Die Kinder der 1. und 2. Klasse, die auf dieser Ebene Schwierigkeiten haben, verfügen auch immer Fehler auf der orthografischen Ebene. Diese Fehler stören in der ersten und zweiten Klasse jedoch noch nicht, da von den Kindern noch nicht erwartet wird, dass sie die orthografische Rechtschreibstrategie beherrschen. Diese Fehler werden dann aber recht schnell ab der dritten Klasse relevant. Nachdem die Kinder die alphabetische Rechtschreibstufe beherrschen müssen sie also die orthografische Rechtschreibstrategie erlernen.
Orthografische Rechtschreibstufe = orthografische Rechtschreibstrategie
Hier nun einige Fehler der orthografischen Rechtschreibstrategie:
liben (lieben), Lerer (Lehrer), Gertner (Gärtner), Fas (Fass), Fater (Vater), Hunt (Hund), Keler (Keller)
Alle Wörter wurden lautgetreu perfekt verschriftet, das Kind verfügt also über eine sehr gute alphabetische Rechtschreibstrategie. Die orthografische Rechtschreibstrategie ist jedoch noch deutlich verbesserungswürdig: es fehlt das ie, das Dehnungs-h, das e wurde mit dem ä verwechselt und die Regeln der Konsonantenverdopplung bei dem Wort Fass nicht beachtet.
Verbesserungen können durch das Erlernen von Rechtschreibregeln in Kombination mit dem Auswendiglernen wichtiger und häufig vorkommender Wörter erzielt werden. Ein gutes Programm, dass die Rechtschreibregeln den Kindern schrittweise näher bringt und zahlreiche Übungen bietet ist das Münchner Rechtschreibtraining. Es wurde für Grundschulkinder mit Legasthenie entwickelt, kann aber auch bei Kindern durchgeführt werden, die Schwierigkeiten im Sinne einer Lese-Rechtschreibschwäche aufweisen. Es kombiniert dabei das Erlernen und Anwenden von Rechtschreibregeln mit dem Vorgehen der Lernkartei. Weitere Informationen gibt es hier.
Morphematische Rechtschreibstufe = Morphematische Rechtschreibstrategie
Die morphematische Stufe bzw. die richtige Anwendung der morphematischen Rechtschreibstrategie umschreibt den flexiblen Umgang mit Morphemen. Das Kind lernt, den Wortstamm eines Wortes herauszufinden, erkennt Vorsilben (ge-, be-, ver-, vor-) und kann auch Nachsilben richtig verschriften, z.B. -ung, -heit, -keit, -lich. Das Kind lernt ein Wort als in „Blöcke“ (Morpheme) zu zerlegen:
ver-trau-en, könig-lich, Sack-gasse.
Wie verbessert man also die Rechtschreibung?

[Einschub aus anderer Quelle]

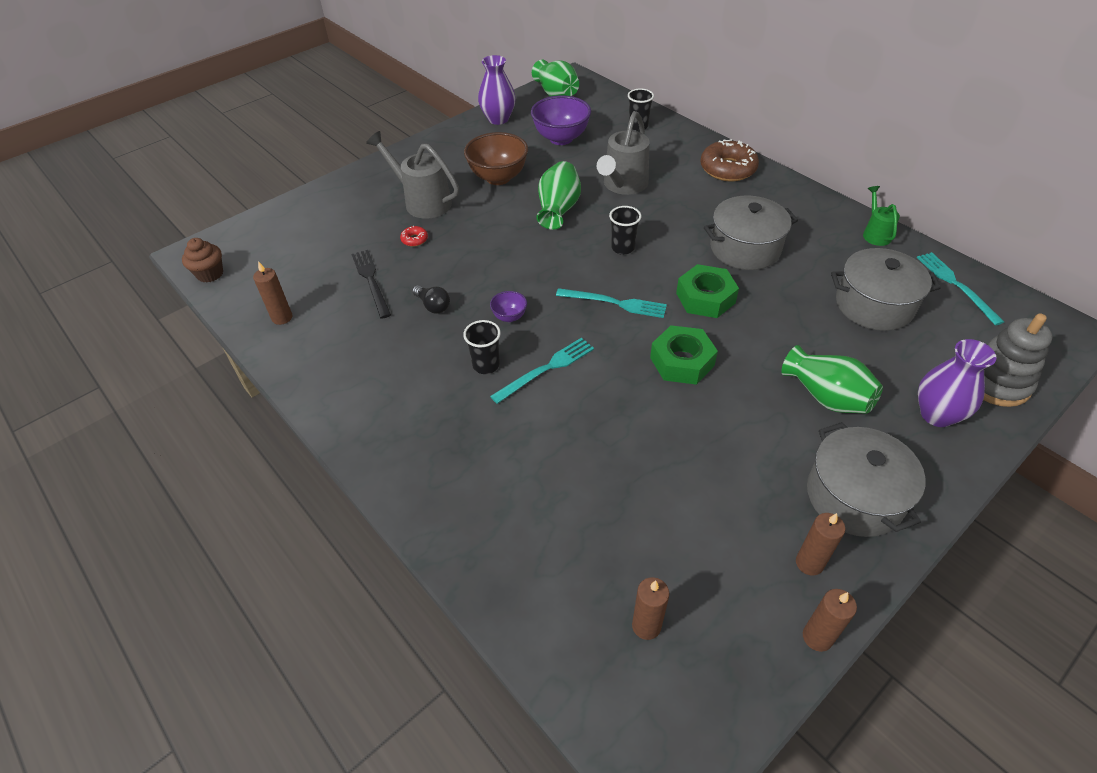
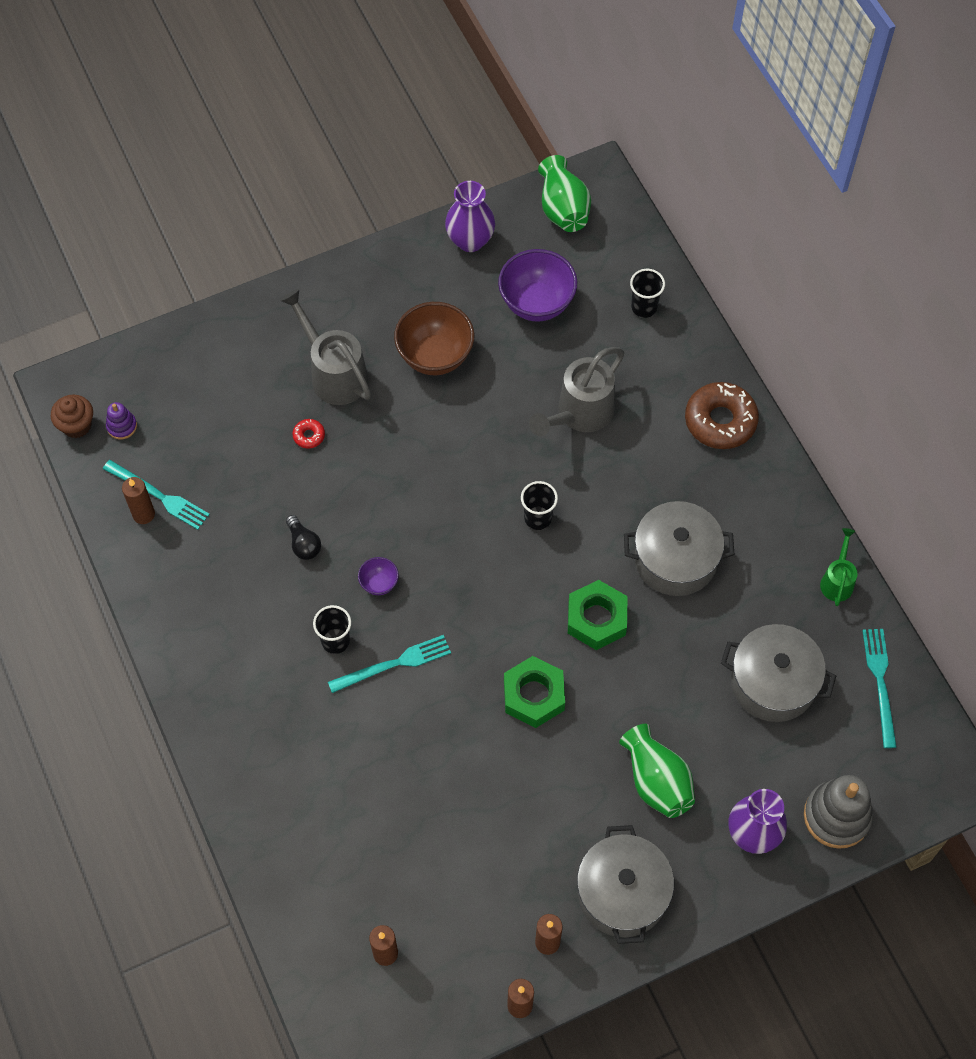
camera: 15 degrees right, 15 degrees up
(251, 266) = (122, 426): none -> purple stacking toy
(371, 281) = (246, 487): black fork -> none
(558, 209) = (487, 433): green vase -> none
(615, 303) = (497, 597): turquoise fork -> turquoise fork (159, 496)

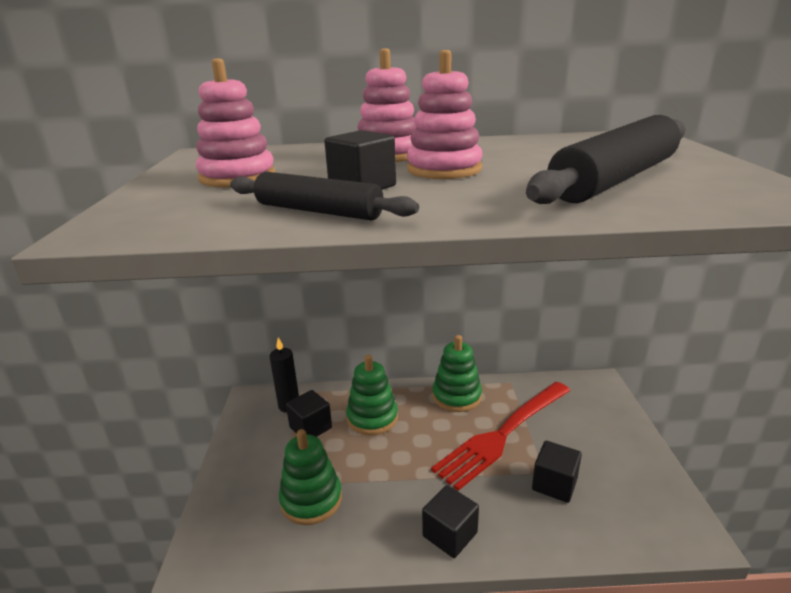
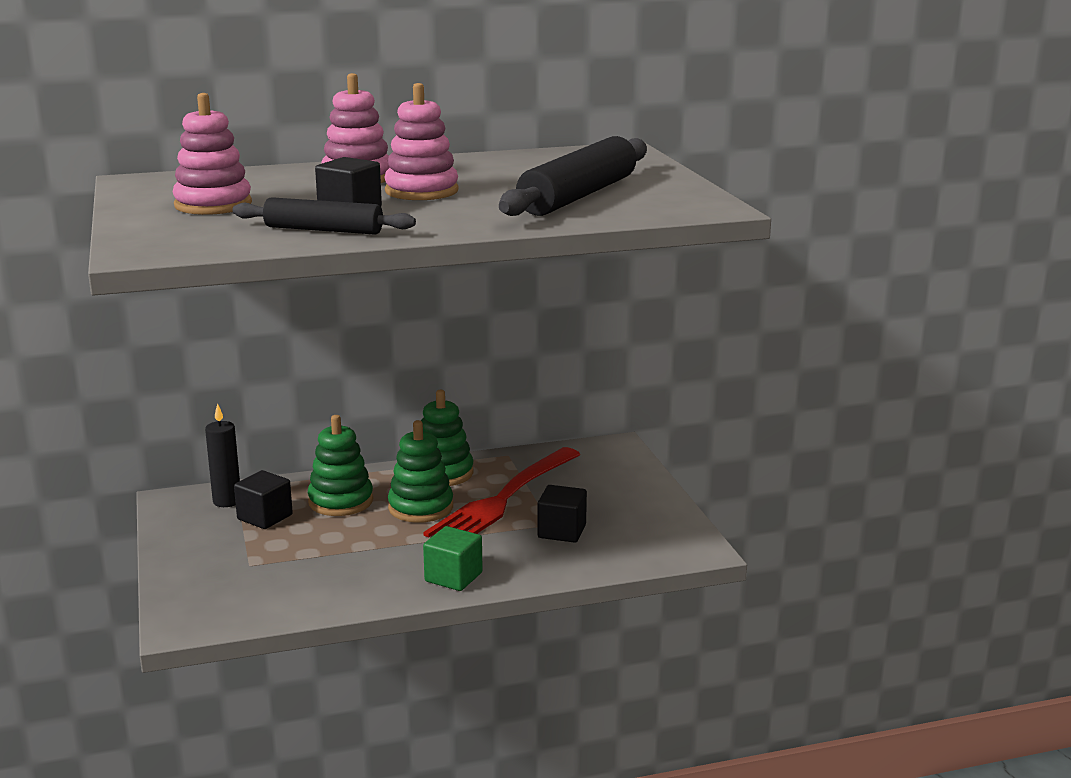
camera: 15 degrees left, 5 degrees down
(311, 499) = (290, 571): green stacking toy -> green stacking toy (421, 507)
(450, 534) = (453, 577): black cube -> green cube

- Kinder der ersten und zweiten Klasse üben die alphabetische Rechtschreibstrategie. Ein Trainingsprogramm findet sich hier.
- Schwächere Kinder der dritten Klasse sichern erst noch einmal die alphabetische Rechtschreibstrategie und beginnen dann, die orthografische Rechtschreibstrategie in Kombination mit der Lernkartei zu erlernen, z.B. mit Hilfe des Münchner Rechtschreibtrainings bzw. bearbeiten hier die kostenlosen Trainingsblätter zur orthografischen Stufe (z.B. d/t)
- Kinder der vierten Klasse weisen vermutlich nur Fehler der orthografischen Rechtschreibstratgie auf. Sie führen ein entsprechendes Trainingsprogramm durch und üben auch parallel mit der Lernkartei.
- Haben die Kinder der dritten und vierten Klasse ausreichend Fortschritte gemacht, werden Übungen zur morphematischen Rechtschreibstrategie durchgeführt, um weitere Verbesserungen zu erzielen.